Dokumentauszug →

+--

Bei der Diskussion um die unweigerlich drohende nächste Rentenreform der kommenden Bundesregierung lohnt sich ein Blick auf unser Nachbarland. Während hierzulande die Marktwirtschafts-Ideologen darauf drängen, der gesetzlichen Rente mit einer kapitalgedeckten Finanzierung den Garaus zu machen, scheint die umlagefinanzierte Rente in Österreich weiterhin erfolgreich zu sein und wird kaum in Frage gestellt.
Tu felix Austria
Nun gibt es einen Impuls-Beitrag der Hans-Böckler-Stiftung von Florian Blank und Eric Türk, Wirtschafts- und Sozialwissenschaftler bei der Arbeiter- und Angestelltenkammer Wien, in dem die deutsche Rente mit der österreichischen Pensionsversicherung verglichen wird.
Der Vergleich mache vor allem deshalb Sinn, so die Wissenschaftler, weil beide Systeme sich ursprünglich sehr ähnlich waren. Aber die österreichische Pensionsversicherung wurde „fortentwickelt“, etwa durch die Einbeziehung von Selbstständigen, während die gesetzliche Rente in Deutschland zum „Teil eines weiter gefassten Versorgungsmixes degradiert“ wurde.
Modellbiografien der OECD
Die Gegenüberstellung der Rentenansprüche für einheitliche, idealtypische Biografien ermöglicht den Vergleich von Unterschieden der Rentensysteme selbst. Die von der OECD erstellten Modellbiografien mit durchgehenden Erwerbsverläufen, abschlagsfreiem Renteneintritt und stabilen Einkommenspositionen bilden den Ausgangspunkt für den Vergleich der Rentenversicherungen Deutschlands und Österreichs. Die Vorgehensweise der OECD wird dargestellt, sofern erforderlich korrigiert, aktualisiert und weiterentwickelt. Zusätzlich werden Arbeitslosigkeit, vorzeitiger Renteneintritt sowie Kindererziehungszeiten berücksichtigt. Durch diese Ergänzungen werden eine höhere Realitätsanbindung erreicht und Elemente des sozialen Ausgleichs einbezogen. Es zeigt sich, dass die österreichische Pensionsversicherung in jeder Konstellation deutlich höhere Leistungen gewährt, die Elemente des sozialen Ausgleichs den Abstand teils vergrößern, teils verringern.
Beispiele
An drei Beispielen wird deutlich, um wie viel höher die gesetzlichen Renten in Österreich ausfallen.

+--

Bereitgestellte Daten →
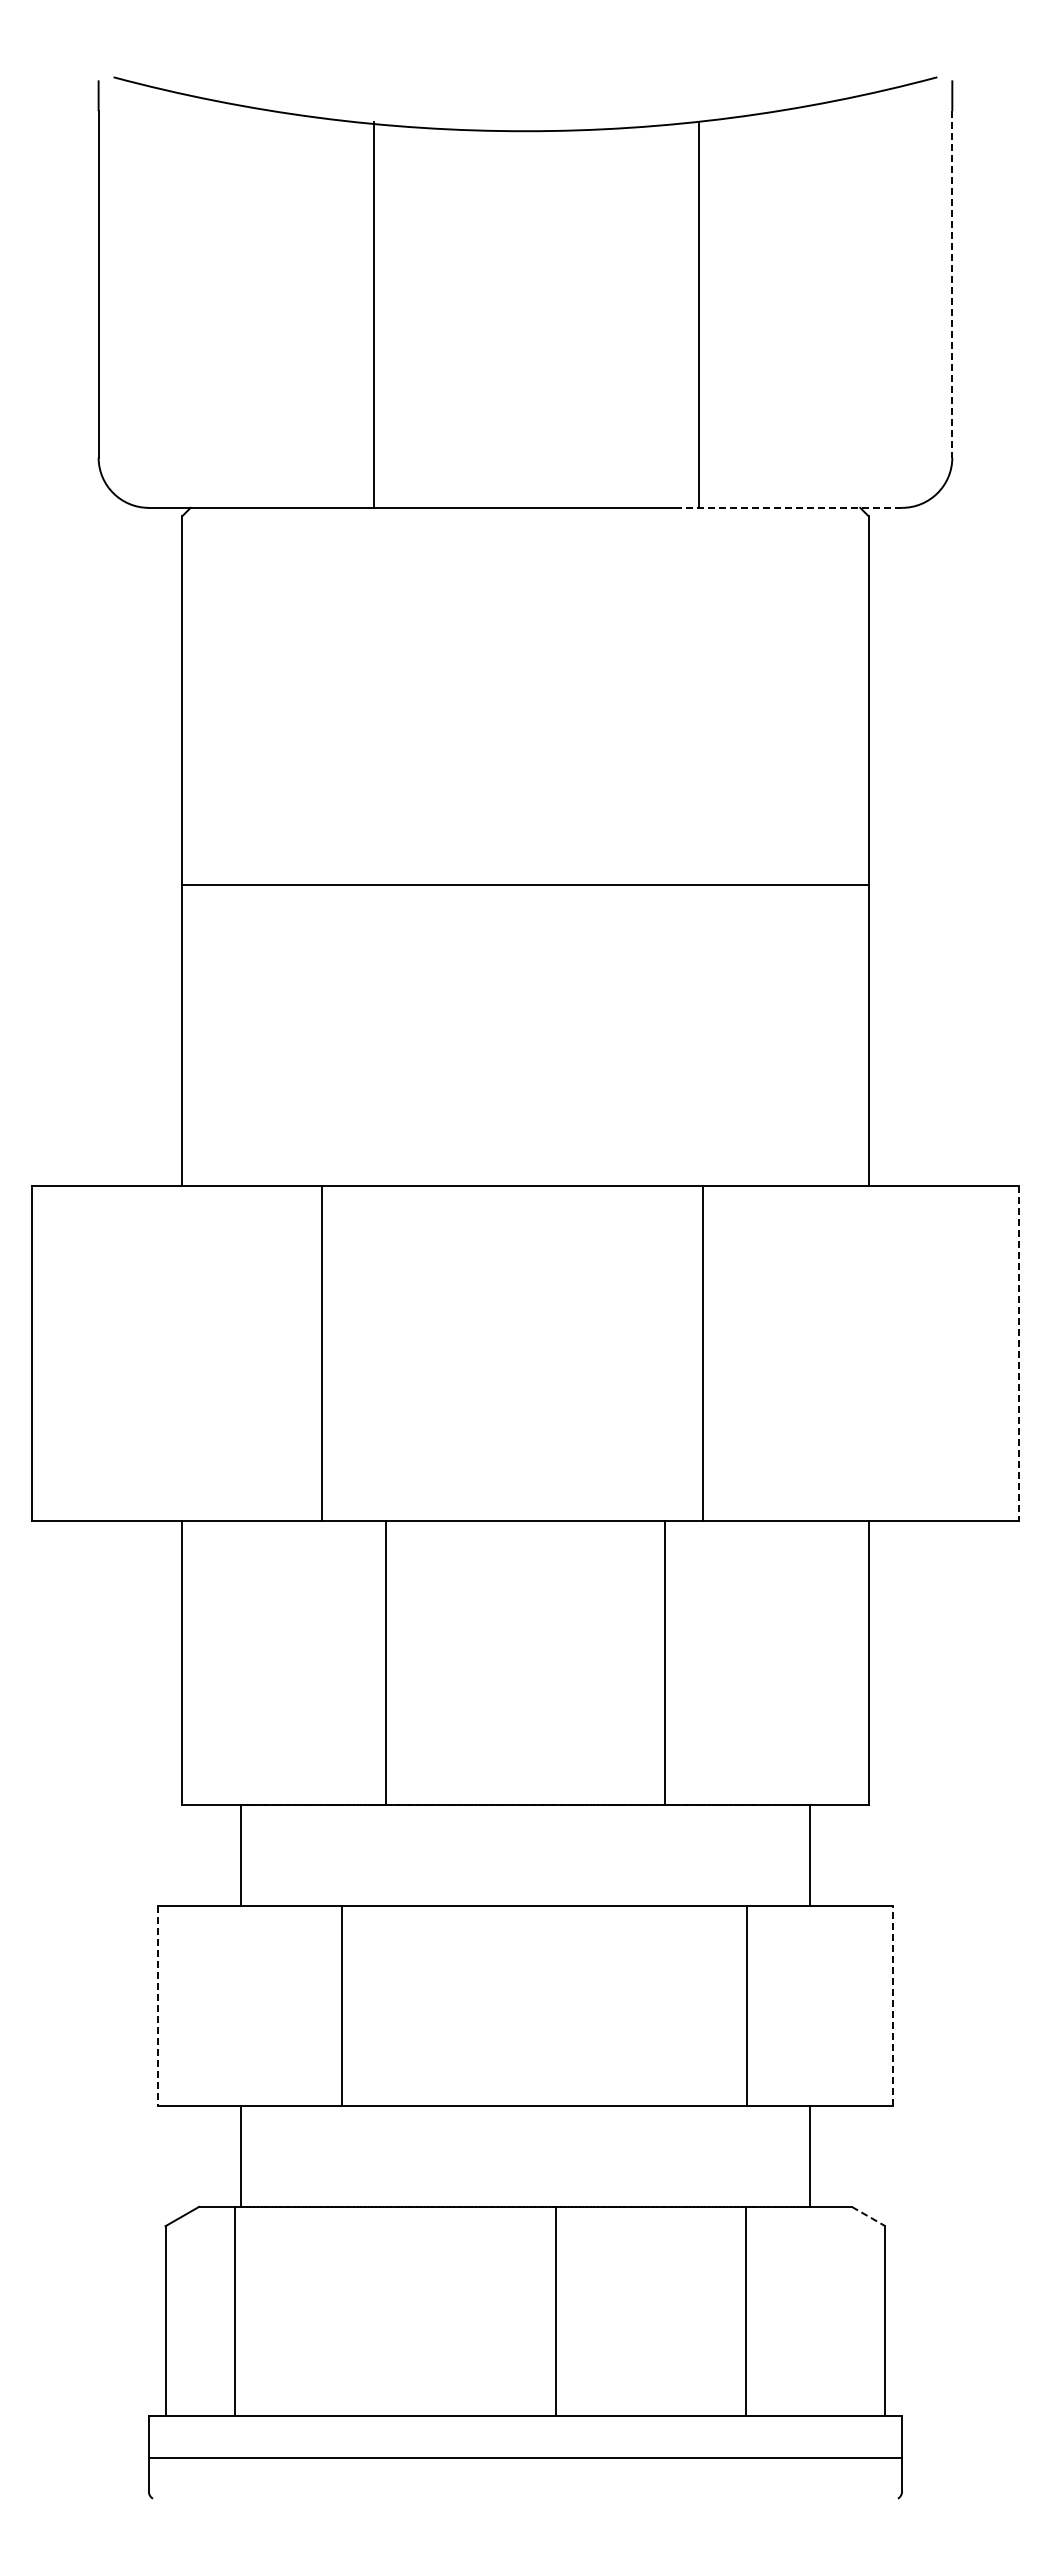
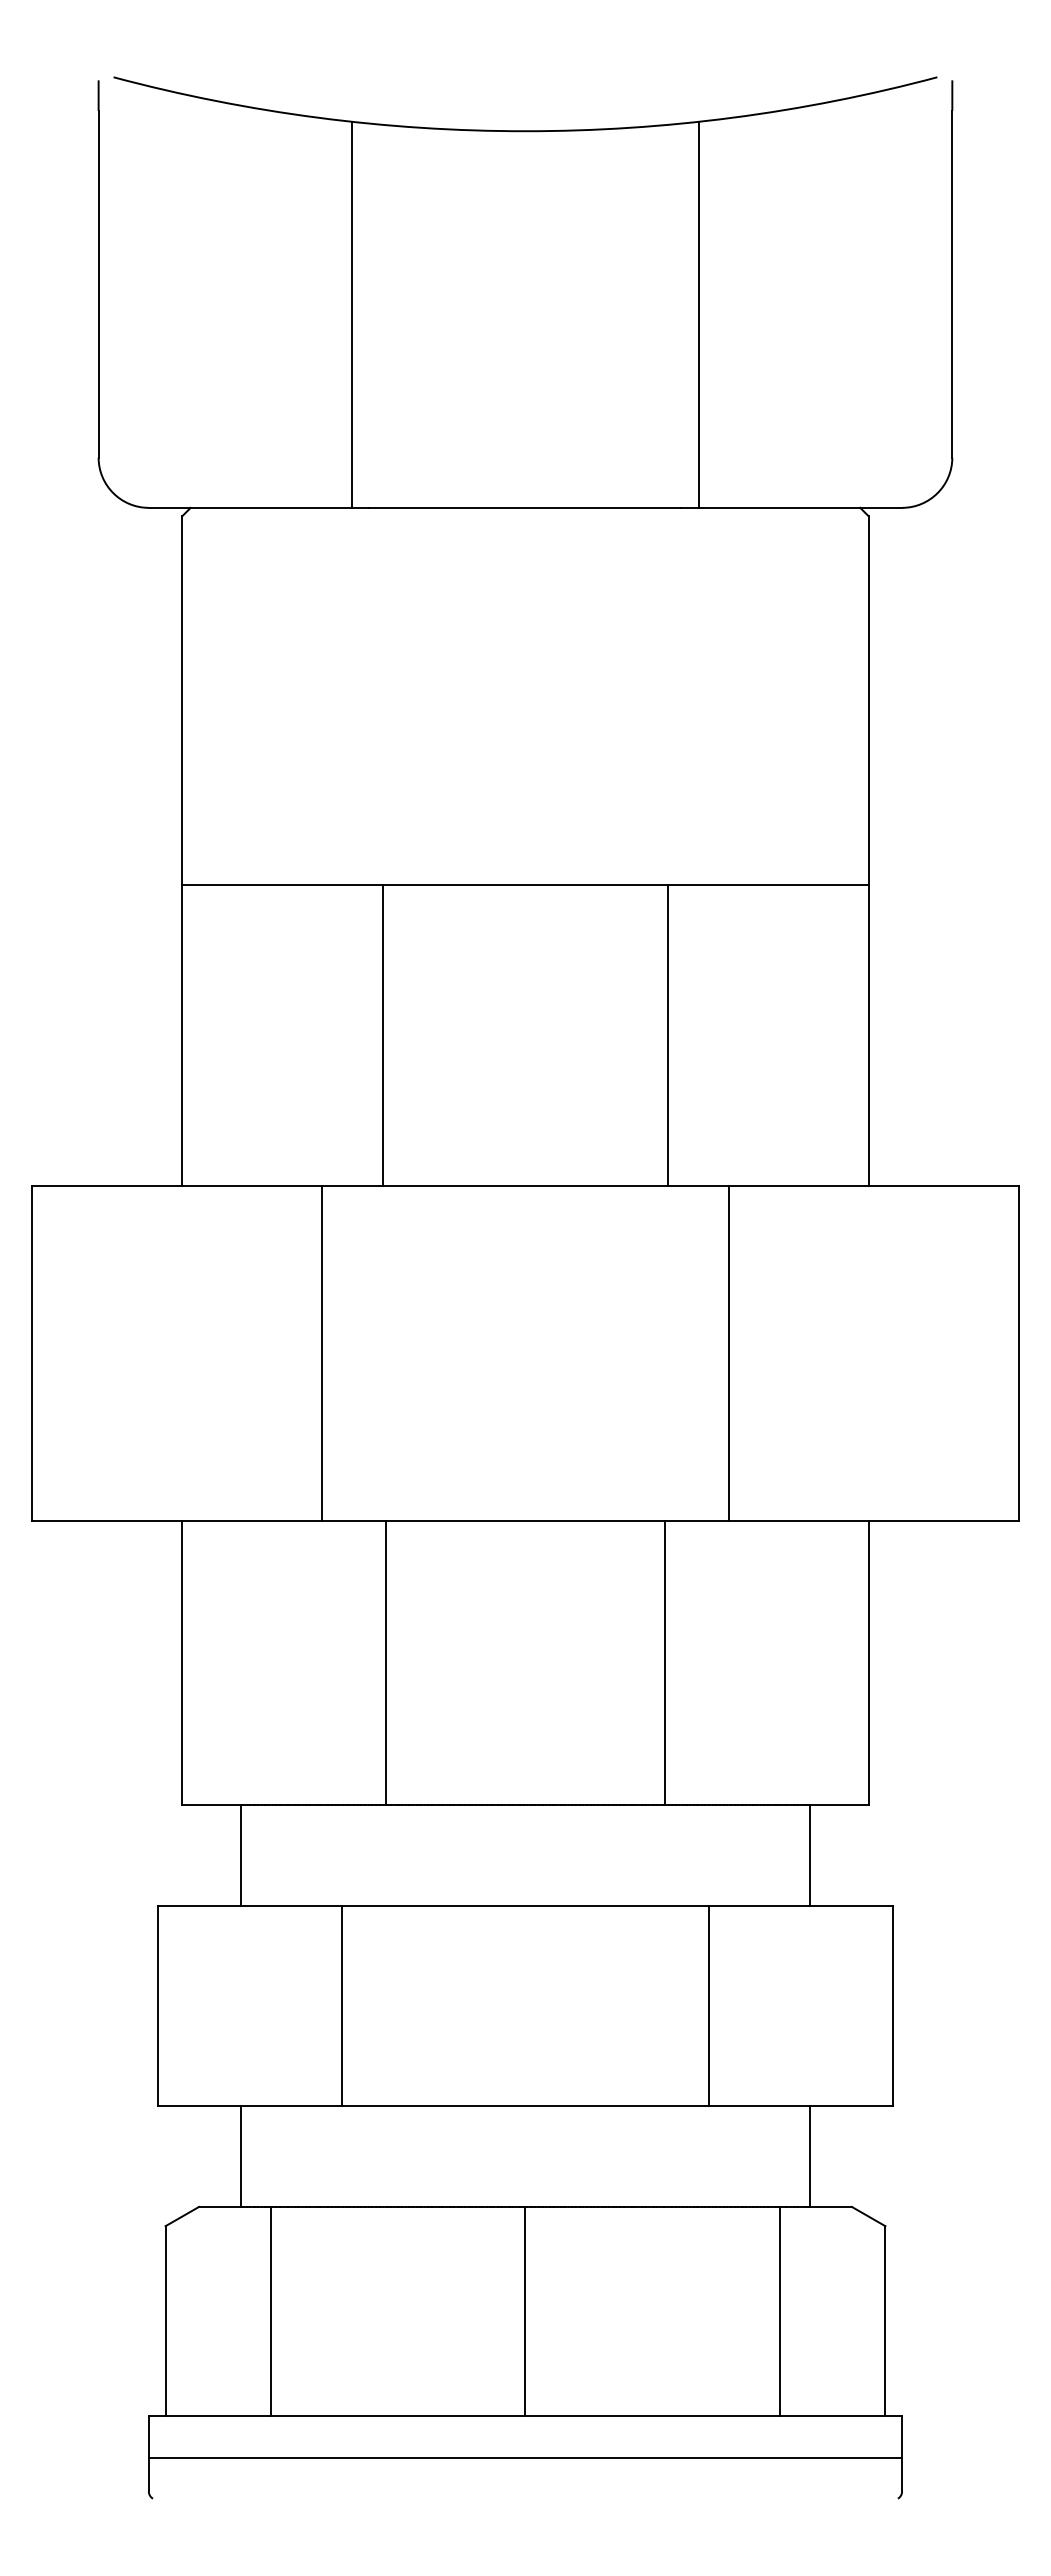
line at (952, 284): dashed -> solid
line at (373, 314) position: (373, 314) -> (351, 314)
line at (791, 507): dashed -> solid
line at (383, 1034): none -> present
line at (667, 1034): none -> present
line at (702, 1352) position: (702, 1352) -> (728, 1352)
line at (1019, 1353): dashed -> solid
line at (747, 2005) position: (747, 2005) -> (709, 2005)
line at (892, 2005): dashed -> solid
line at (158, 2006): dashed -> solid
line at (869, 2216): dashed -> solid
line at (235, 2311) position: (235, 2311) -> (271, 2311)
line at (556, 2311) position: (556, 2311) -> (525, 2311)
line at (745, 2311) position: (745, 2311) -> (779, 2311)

+--

Aufgabe 1 → Durch welche Maßnahme wurde die österreichische Pensionsversicherung laut dem Dokumentauszug beispielsweise fortentwickelt?
Aufgabe 2 → Gib alle Zeilen der Datensätze zeichengetreu aus und lass die Bilder dabei weg.

Musterlösung 1 → Durch die Einbeziehung von Selbstständigen.

Musterlösung 2 →
line at (952, 284): dashed -> solid
line at (373, 314) position: (373, 314) -> (351, 314)
line at (791, 507): dashed -> solid
line at (383, 1034): none -> present
line at (667, 1034): none -> present
line at (702, 1352) position: (702, 1352) -> (728, 1352)
line at (1019, 1353): dashed -> solid
line at (747, 2005) position: (747, 2005) -> (709, 2005)
line at (892, 2005): dashed -> solid
line at (158, 2006): dashed -> solid
line at (869, 2216): dashed -> solid
line at (235, 2311) position: (235, 2311) -> (271, 2311)
line at (556, 2311) position: (556, 2311) -> (525, 2311)
line at (745, 2311) position: (745, 2311) -> (779, 2311)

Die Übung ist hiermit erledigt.